Skills-Based Hiring Series: Preparation
What do you need to consider to prepare for skills-based hiring?
In my last post on skills-based hiring, I presented an overview of the skills-based hiring and advancement process. I’ll dig into each aspect of that in coming posts but before doing so, let’s look at preparing for skills-based hiring.
If you are at the stage of thinking about implementing skills-based hiring, there are some things to consider before you even start.
Deliver in-house or outsource?
Think about the resources you will need to deliver the process.
Will you develop and administer skills-based hiring entirely in-house or will you outsource some or all aspects of it?
Conducting the entire process with in-house resources will require members of your hiring team to be skilled in:
Identifying and defining the skills you need
Identifying how you want candidates to demonstrate their skills
Testing for skills
Reviewing evidence of skills
Predicting job success using skills-based hiring methods
If you outsource some or all aspects of the process, consider:
Your budget
Can you deliver some aspects in-house and only outsource certain aspects?
How you will evaluate vendors
Skills validation: push, pull or AI?
Think about the approach you will take to verify candidates’ skills.
How will you validate the skills of candidates and make sure they can do what they say they can?
Broadly speaking, there are two main and an emerging approach currently being used to deliver skills-based hiring:
Recruiter centric, where skills tests are controlled and administered by a recruiter
Job-seeker centric, where job-seekers submit skills credentials they control
An emerging approach where AI is used to trawl professional profiles and gather evidence of skills
One approach is not better than another and you do not need to choose one over another - in fact they overlap and can be mixed together. Thinking of them separately in terms of implementation is helpful, however, because they each have different implications.

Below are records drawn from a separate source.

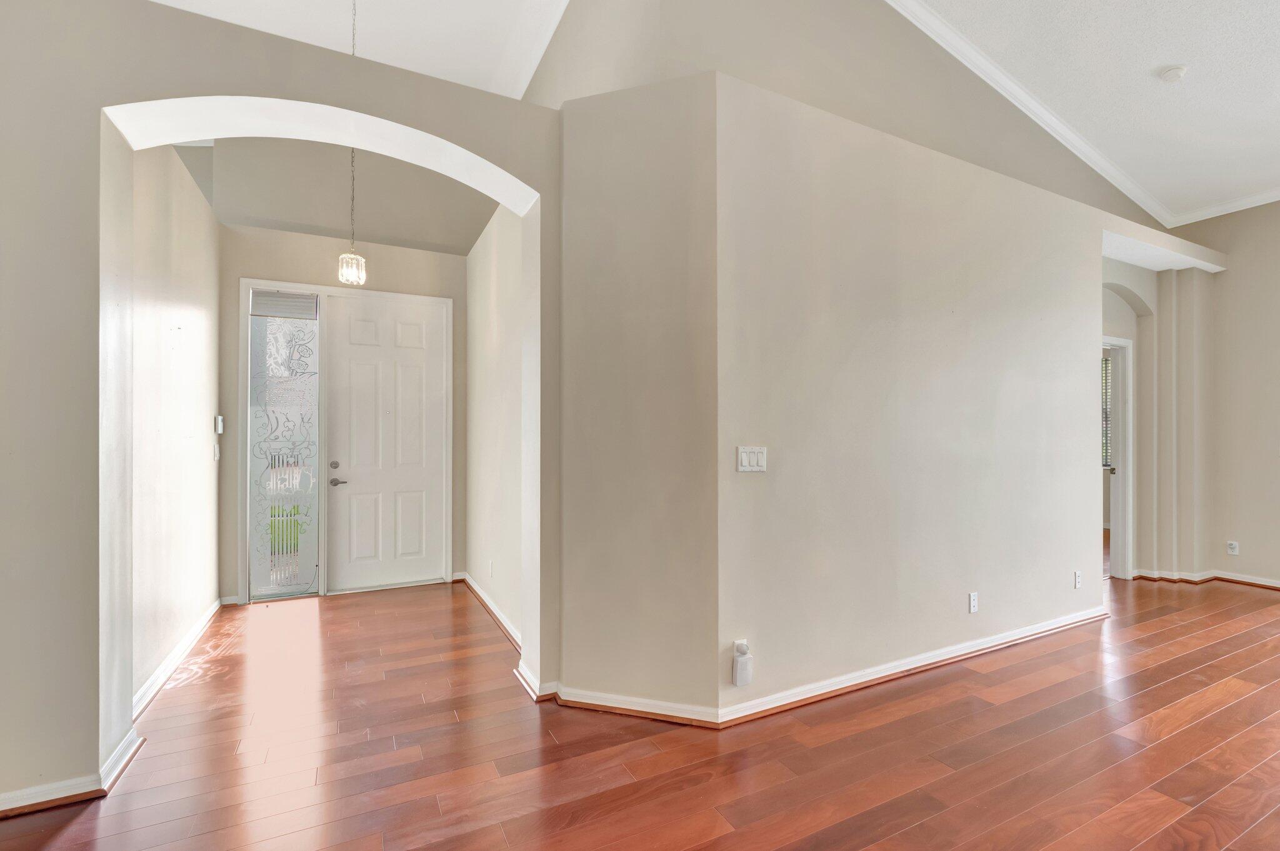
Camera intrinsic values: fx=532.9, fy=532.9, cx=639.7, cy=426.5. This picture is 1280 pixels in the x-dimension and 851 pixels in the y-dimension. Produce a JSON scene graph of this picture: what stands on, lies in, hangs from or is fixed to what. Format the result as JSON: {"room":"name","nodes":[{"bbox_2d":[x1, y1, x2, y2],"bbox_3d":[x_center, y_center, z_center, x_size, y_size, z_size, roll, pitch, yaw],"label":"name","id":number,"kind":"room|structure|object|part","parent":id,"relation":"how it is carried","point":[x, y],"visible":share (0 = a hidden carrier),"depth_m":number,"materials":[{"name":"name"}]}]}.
{"room":"entryway","nodes":[
{"label":"entryway","id":0,"kind":"room"},
{"bbox_2d":[128,143,223,710],"bbox_3d":[-2.724,-0.169,3.086,0.134,3.053,2.127,0,0,-27],"label":"foyer left wall","id":1,"kind":"structure","parent":0,"point":[189,299],"depth_m":2.99,"materials":[{"name":"paint"}]},
{"bbox_2d":[133,598,223,720],"bbox_3d":[-2.629,1.296,3.108,0.022,0.090,2.160,0,0,-27],"label":"baseboard","id":2,"kind":"structure","parent":1,"relation":"attached to","point":[174,656],"depth_m":2.87,"materials":[{"name":"white paint"}]},
{"bbox_2d":[211,443,220,460],"bbox_3d":[-3.020,0.182,3.803,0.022,0.122,0.079,0,0,-27],"label":"light switch","id":3,"kind":"object","parent":1,"relation":"attached to","point":[216,455],"visible":0.98,"depth_m":3.79,"materials":[{"name":"white plastic"}]},
{"bbox_2d":[213,415,224,434],"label":"alarm keypad","id":4,"kind":"object","parent":1,"relation":"attached to","point":[219,430],"visible":0.99,"depth_m":3.78,"materials":[{"name":"white plastic"}]},
{"bbox_2d":[0,0,565,814],"bbox_3d":[-1.918,-0.173,2.071,3.482,3.043,0.285,0,0,-27],"label":"arched wall","id":5,"kind":"structure","parent":0,"point":[96,105],"depth_m":1.92,"materials":[{"name":"paint"}]},
{"bbox_2d":[0,729,144,819],"bbox_3d":[-2.426,1.294,1.621,1.159,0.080,0.769,0,0,-27],"label":"baseboard","id":6,"kind":"structure","parent":5,"relation":"attached to","point":[19,805],"depth_m":1.90,"materials":[{"name":"white paint"}]},
{"bbox_2d":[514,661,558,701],"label":"baseboard","id":7,"kind":"structure","parent":5,"relation":"attached to","point":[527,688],"depth_m":2.65,"materials":[{"name":"white paint"}]},
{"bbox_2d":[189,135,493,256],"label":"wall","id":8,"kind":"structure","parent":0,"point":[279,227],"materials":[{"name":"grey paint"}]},
{"bbox_2d":[218,219,468,603],"bbox_3d":[-2.377,-0.133,4.427,2.010,3.002,0.173,0,0,-27],"label":"entry wall","id":9,"kind":"structure","parent":0,"point":[389,249],"depth_m":4.25,"materials":[{"name":"beige paint"}]},
{"bbox_2d":[246,288,321,600],"bbox_3d":[-2.820,0.151,4.225,0.463,2.391,0.069,0,0,-27],"label":"sidelight window","id":10,"kind":"structure","parent":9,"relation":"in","point":[304,579],"depth_m":4.21,"materials":[{"name":"clear glass"}]},
{"bbox_2d":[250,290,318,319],"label":"window blind","id":11,"kind":"object","parent":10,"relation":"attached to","point":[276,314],"visible":0.99,"depth_m":4.14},
{"bbox_2d":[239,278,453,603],"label":"door frame","id":12,"kind":"structure","parent":9,"relation":"attached to","point":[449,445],"depth_m":4.21,"materials":[{"name":"white paint"}]},
{"bbox_2d":[327,293,445,593],"bbox_3d":[-2.128,0.144,4.534,0.909,2.406,0.107,0,0,-27],"label":"front door","id":13,"kind":"structure","parent":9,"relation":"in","point":[354,360],"depth_m":4.52,"materials":[{"name":"white paint"}]},
{"bbox_3d":[-2.482,0.322,4.344,0.064,0.065,0.063,0,0,-27],"label":"deadbolt","id":14,"kind":"part","parent":13,"relation":"part of","materials":[{"name":"silver metal"}]},
{"bbox_3d":[-2.472,0.457,4.388,0.147,0.065,0.133,0,0,-27],"label":"lever handle","id":15,"kind":"part","parent":13,"relation":"part of","materials":[{"name":"silver metal"}]},
{"bbox_2d":[145,0,571,100],"bbox_3d":[-1.752,-2.809,2.005,4.427,0.137,6.133,0,0,-27],"label":"ceiling","id":16,"kind":"structure","parent":0,"point":[389,3],"depth_m":3.72,"materials":[{"name":"white paint"}]},
{"bbox_2d":[337,1,367,284],"bbox_3d":[-1.792,-1.823,3.320,0.159,1.850,0.157,0,0,-27],"label":"pendant light","id":17,"kind":"object","parent":16,"relation":"hanging from","point":[354,256],"visible":0.96,"depth_m":3.29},
{"bbox_2d":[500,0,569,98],"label":"crown molding","id":18,"kind":"structure","parent":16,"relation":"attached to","point":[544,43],"depth_m":4.00,"materials":[{"name":"white paint"}]},
{"bbox_2d":[465,203,523,648],"bbox_3d":[-1.019,-0.151,3.906,0.146,3.042,2.302,0,0,-27],"label":"entry right wall","id":19,"kind":"structure","parent":0,"point":[487,326],"depth_m":3.77,"materials":[{"name":"paint"}]},
{"bbox_2d":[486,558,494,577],"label":"wall socket","id":20,"kind":"object","parent":19,"relation":"attached to","point":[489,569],"visible":0.99,"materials":[{"name":"white plastic"}]},
{"bbox_2d":[460,571,521,649],"bbox_3d":[-1.052,1.307,3.786,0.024,0.087,2.231,0,0,-27],"label":"baseboard","id":21,"kind":"structure","parent":19,"relation":"attached to","point":[497,614],"depth_m":3.74,"materials":[{"name":"white paint"}]},
{"bbox_2d":[555,70,719,721],"bbox_3d":[-0.020,-0.136,2.564,0.838,2.948,0.174,0,0,18],"label":"angled wall","id":22,"kind":"structure","parent":0,"point":[672,284],"depth_m":2.48,"materials":[{"name":"beige paint"}]},
{"bbox_2d":[551,685,722,727],"bbox_3d":[-0.030,1.299,2.475,0.773,0.080,0.021,0,0,18],"label":"baseboard","id":23,"kind":"structure","parent":22,"relation":"attached to","point":[680,715],"depth_m":2.46,"materials":[{"name":"white paint"}]},
{"bbox_2d":[0,556,1279,850],"bbox_3d":[2.012,1.383,2.464,11.227,0.104,9.880,0,0,-27],"label":"floor","id":24,"kind":"structure","parent":0,"point":[81,825],"depth_m":2.18,"materials":[{"name":"brown wood"}]},
{"bbox_2d":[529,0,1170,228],"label":"upper wall","id":25,"kind":"structure","parent":0,"point":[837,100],"depth_m":3.13,"materials":[{"name":"beige paint"}]},
{"bbox_2d":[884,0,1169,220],"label":"crown molding","id":26,"kind":"structure","parent":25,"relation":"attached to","point":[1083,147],"depth_m":3.73,"materials":[{"name":"white paint"}]},
{"bbox_2d":[717,64,1144,715],"bbox_3d":[1.922,-0.127,3.226,3.441,2.943,0.152,0,0,-27],"label":"center wall","id":27,"kind":"structure","parent":0,"point":[973,299],"depth_m":2.84,"materials":[{"name":"beige paint"}]},
{"bbox_2d":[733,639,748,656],"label":"wall outlet","id":28,"kind":"object","parent":27,"relation":"attached to","point":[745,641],"visible":0.3,"depth_m":2.41,"materials":[{"name":"white plastic"}]},
{"bbox_2d":[731,641,753,686],"bbox_3d":[0.458,1.069,2.387,0.079,0.171,0.052,0,0,-27],"label":"plug-in device","id":29,"kind":"object","parent":28,"relation":"attached to","point":[747,659],"visible":0.99,"depth_m":2.37,"materials":[{"name":"white plastic"}]},
{"bbox_2d":[736,445,767,472],"bbox_3d":[0.521,0.150,2.464,0.143,0.118,0.017,0,0,-27],"label":"light switch","id":30,"kind":"object","parent":27,"relation":"attached to","point":[745,457],"visible":0.98,"depth_m":2.46,"materials":[{"name":"white plastic"}]},
{"bbox_2d":[718,604,1109,728],"bbox_3d":[1.853,1.296,3.083,3.122,0.085,0.022,0,0,-27],"label":"baseboard","id":31,"kind":"structure","parent":27,"relation":"attached to","point":[965,651],"depth_m":2.82,"materials":[{"name":"white paint"}]},
{"bbox_2d":[967,591,978,613],"bbox_3d":[1.943,1.026,3.105,0.070,0.115,0.011,0,0,-27],"label":"wall socket","id":32,"kind":"object","parent":27,"relation":"attached to","point":[973,609],"visible":0.98,"depth_m":3.10,"materials":[{"name":"white plastic"}]},
{"bbox_2d":[1073,570,1082,588],"bbox_3d":[2.966,1.036,3.610,0.070,0.114,0.013,0,0,-27],"label":"wall socket","id":33,"kind":"object","parent":27,"relation":"attached to","point":[1078,579],"visible":0.98,"depth_m":3.60,"materials":[{"name":"white plastic"}]},
{"bbox_2d":[895,0,1279,221],"bbox_3d":[3.101,-2.233,1.040,7.608,0.157,5.314,0,0,-27],"label":"ceiling","id":34,"kind":"structure","parent":0,"point":[1165,102],"depth_m":3.37,"materials":[{"name":"white paint"}]},
{"bbox_2d":[1158,64,1188,83],"bbox_3d":[3.222,-2.124,3.219,0.129,0.044,0.129,0,0,-27],"label":"smoke detector","id":35,"kind":"object","parent":34,"relation":"attached to","point":[1173,73],"visible":0.99,"depth_m":3.19,"materials":[{"name":"white plastic"}]},
{"bbox_2d":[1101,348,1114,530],"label":"window","id":36,"kind":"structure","parent":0,"point":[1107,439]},
{"bbox_2d":[1100,351,1112,471],"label":"window blind","id":37,"kind":"object","parent":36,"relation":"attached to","point":[1103,363],"visible":0.17,"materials":[{"name":"white"}]},
{"bbox_2d":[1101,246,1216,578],"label":"hallway wall","id":38,"kind":"structure","parent":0,"point":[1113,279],"depth_m":4.73,"materials":[{"name":"paint"}]},
{"bbox_2d":[1101,332,1134,579],"bbox_3d":[3.920,0.309,4.571,0.924,2.094,0.147,0,0,-27],"label":"door frame","id":39,"kind":"structure","parent":38,"relation":"in","point":[1128,564],"depth_m":4.69,"materials":[{"name":"white paint"}]},
{"bbox_2d":[1169,193,1279,593],"bbox_3d":[6.059,-0.499,2.869,0.166,3.699,5.170,0,0,-27],"label":"right wall","id":40,"kind":"structure","parent":0,"point":[1275,224],"depth_m":4.55,"materials":[{"name":"beige paint"}]},
{"bbox_2d":[1135,568,1279,591],"bbox_3d":[5.580,1.304,2.967,0.755,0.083,4.589,0,0,-27],"label":"baseboard","id":41,"kind":"structure","parent":40,"relation":"attached to","point":[1245,579],"depth_m":4.59,"materials":[{"name":"white paint"}]},
{"bbox_2d":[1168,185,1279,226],"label":"crown molding","id":42,"kind":"structure","parent":40,"relation":"attached to","point":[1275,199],"depth_m":4.62,"materials":[{"name":"white paint"}]},
{"bbox_2d":[1226,540,1239,555],"bbox_3d":[5.084,1.041,4.570,0.009,0.115,0.070,0,0,-27],"label":"wall socket","id":43,"kind":"object","parent":40,"relation":"attached to","point":[1233,549],"visible":0.99,"depth_m":4.57,"materials":[{"name":"white plastic"}]}
]}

When deciding how you will approach skills-based hiring, consider how you will validate the skills of candidates:
Will you “push” your own created and administered skills tests?

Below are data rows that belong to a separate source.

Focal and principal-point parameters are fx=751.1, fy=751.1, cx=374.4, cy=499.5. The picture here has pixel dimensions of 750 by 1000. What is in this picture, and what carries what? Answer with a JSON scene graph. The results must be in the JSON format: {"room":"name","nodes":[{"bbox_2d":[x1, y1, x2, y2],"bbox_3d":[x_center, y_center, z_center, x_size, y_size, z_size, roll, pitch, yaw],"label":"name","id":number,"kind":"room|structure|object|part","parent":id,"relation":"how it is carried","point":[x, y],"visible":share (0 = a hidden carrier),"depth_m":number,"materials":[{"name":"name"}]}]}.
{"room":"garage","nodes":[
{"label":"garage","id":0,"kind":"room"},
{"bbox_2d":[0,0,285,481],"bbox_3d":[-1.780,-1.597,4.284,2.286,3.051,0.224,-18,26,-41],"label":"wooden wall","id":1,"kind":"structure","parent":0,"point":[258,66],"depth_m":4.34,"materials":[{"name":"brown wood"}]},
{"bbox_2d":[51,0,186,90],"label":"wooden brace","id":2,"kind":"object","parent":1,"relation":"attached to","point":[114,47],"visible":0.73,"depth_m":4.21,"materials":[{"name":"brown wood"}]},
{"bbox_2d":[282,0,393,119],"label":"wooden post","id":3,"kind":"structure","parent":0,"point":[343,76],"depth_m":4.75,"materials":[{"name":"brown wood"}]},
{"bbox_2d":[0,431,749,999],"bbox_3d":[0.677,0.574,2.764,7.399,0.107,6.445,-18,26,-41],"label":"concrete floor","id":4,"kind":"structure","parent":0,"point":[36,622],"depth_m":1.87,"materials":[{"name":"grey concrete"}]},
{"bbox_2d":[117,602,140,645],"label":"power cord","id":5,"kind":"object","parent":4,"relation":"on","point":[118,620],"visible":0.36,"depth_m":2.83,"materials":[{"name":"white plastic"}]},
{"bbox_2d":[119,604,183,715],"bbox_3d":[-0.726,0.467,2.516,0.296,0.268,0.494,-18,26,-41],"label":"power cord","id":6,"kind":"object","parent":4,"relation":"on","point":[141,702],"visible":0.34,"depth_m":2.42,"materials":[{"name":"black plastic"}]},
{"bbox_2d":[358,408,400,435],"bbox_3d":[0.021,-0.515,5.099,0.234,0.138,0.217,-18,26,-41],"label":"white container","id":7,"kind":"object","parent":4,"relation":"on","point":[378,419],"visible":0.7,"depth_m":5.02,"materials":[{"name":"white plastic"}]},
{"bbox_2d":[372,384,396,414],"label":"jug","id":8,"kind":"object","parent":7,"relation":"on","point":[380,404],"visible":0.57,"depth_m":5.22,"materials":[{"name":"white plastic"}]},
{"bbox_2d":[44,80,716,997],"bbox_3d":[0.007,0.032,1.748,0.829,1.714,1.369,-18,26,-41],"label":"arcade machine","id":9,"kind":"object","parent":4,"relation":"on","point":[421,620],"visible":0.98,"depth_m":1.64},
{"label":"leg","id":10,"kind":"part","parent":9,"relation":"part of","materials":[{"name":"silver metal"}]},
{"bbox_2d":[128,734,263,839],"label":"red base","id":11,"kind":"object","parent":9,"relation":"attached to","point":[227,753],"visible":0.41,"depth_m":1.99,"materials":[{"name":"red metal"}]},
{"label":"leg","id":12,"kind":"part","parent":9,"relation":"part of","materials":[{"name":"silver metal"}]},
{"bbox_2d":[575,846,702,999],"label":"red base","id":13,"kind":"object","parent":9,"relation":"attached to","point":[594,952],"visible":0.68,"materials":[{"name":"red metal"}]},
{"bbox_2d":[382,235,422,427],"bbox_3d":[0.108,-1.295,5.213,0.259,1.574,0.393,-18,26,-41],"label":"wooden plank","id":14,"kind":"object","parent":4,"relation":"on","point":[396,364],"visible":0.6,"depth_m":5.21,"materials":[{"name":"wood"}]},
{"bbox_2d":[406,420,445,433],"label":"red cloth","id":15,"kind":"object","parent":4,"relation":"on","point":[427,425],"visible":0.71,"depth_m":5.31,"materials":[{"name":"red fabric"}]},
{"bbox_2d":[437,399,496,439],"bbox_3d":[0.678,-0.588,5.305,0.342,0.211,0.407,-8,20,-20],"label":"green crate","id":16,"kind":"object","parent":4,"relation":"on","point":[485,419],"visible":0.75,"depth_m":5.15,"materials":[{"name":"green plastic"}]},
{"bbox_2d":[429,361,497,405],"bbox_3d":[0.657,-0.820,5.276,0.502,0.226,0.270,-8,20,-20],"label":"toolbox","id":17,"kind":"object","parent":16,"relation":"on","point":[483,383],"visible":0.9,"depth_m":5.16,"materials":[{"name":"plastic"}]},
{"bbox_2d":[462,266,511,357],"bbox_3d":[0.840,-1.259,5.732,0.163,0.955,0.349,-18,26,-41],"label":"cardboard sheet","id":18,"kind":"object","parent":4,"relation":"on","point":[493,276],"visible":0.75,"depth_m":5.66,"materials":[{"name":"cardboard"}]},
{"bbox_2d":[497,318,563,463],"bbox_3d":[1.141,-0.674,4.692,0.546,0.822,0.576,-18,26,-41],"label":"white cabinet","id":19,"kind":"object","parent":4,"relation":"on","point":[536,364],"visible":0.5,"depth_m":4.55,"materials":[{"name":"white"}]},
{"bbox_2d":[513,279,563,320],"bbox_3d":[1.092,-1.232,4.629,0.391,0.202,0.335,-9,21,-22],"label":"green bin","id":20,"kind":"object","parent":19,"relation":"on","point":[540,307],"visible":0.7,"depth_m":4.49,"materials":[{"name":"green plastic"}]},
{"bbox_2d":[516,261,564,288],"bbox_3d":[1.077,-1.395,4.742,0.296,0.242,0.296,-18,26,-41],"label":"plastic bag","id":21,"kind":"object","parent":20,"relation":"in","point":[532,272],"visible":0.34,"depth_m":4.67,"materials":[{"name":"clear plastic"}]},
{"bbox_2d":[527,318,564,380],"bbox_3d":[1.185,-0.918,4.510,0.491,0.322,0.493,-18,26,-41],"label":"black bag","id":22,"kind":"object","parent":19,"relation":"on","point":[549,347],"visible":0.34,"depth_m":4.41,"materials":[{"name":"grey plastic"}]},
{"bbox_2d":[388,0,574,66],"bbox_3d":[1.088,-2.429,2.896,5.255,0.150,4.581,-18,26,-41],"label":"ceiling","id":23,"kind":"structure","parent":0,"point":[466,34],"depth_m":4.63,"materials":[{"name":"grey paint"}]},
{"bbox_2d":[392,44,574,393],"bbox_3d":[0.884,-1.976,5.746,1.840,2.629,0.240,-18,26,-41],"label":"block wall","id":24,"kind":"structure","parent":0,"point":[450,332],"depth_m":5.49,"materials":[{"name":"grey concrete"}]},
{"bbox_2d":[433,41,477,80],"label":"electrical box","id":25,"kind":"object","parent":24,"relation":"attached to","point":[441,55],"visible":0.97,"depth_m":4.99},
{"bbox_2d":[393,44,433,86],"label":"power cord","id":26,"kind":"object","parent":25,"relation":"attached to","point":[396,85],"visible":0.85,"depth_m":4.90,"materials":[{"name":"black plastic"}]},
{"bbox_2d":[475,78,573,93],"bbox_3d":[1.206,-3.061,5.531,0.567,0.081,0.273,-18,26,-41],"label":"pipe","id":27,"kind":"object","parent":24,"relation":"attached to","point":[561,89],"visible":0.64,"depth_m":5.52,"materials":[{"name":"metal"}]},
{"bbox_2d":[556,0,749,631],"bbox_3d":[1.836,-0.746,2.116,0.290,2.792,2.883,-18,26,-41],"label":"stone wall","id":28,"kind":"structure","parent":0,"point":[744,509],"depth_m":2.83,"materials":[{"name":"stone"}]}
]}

Will you “pull” evidence towards you, by asking job-seekers to submit skills credentials?
Could you use AI to identify a pool of candidates with validated skills?
Implementation implications
How you approach skills-based hiring has different implications in terms of:
Budget
Resourcing
Skills requirements
Systems
Operations
Think about if you:
Can deliver in-house
Need to outsource
Could mix in-house and outsourced delivery
Consider:
Your context
What approach would work best for you
How you could get started and then scale
Skills-based hiring series
This is part of a series of posts exploring skills-based hiring, with the aim of answering:
Does skills-based hiring take more time than traditional recruitment practices?
And, whether it does or not,
Is skills-based hiring worth the investment of time and changes required to make it work?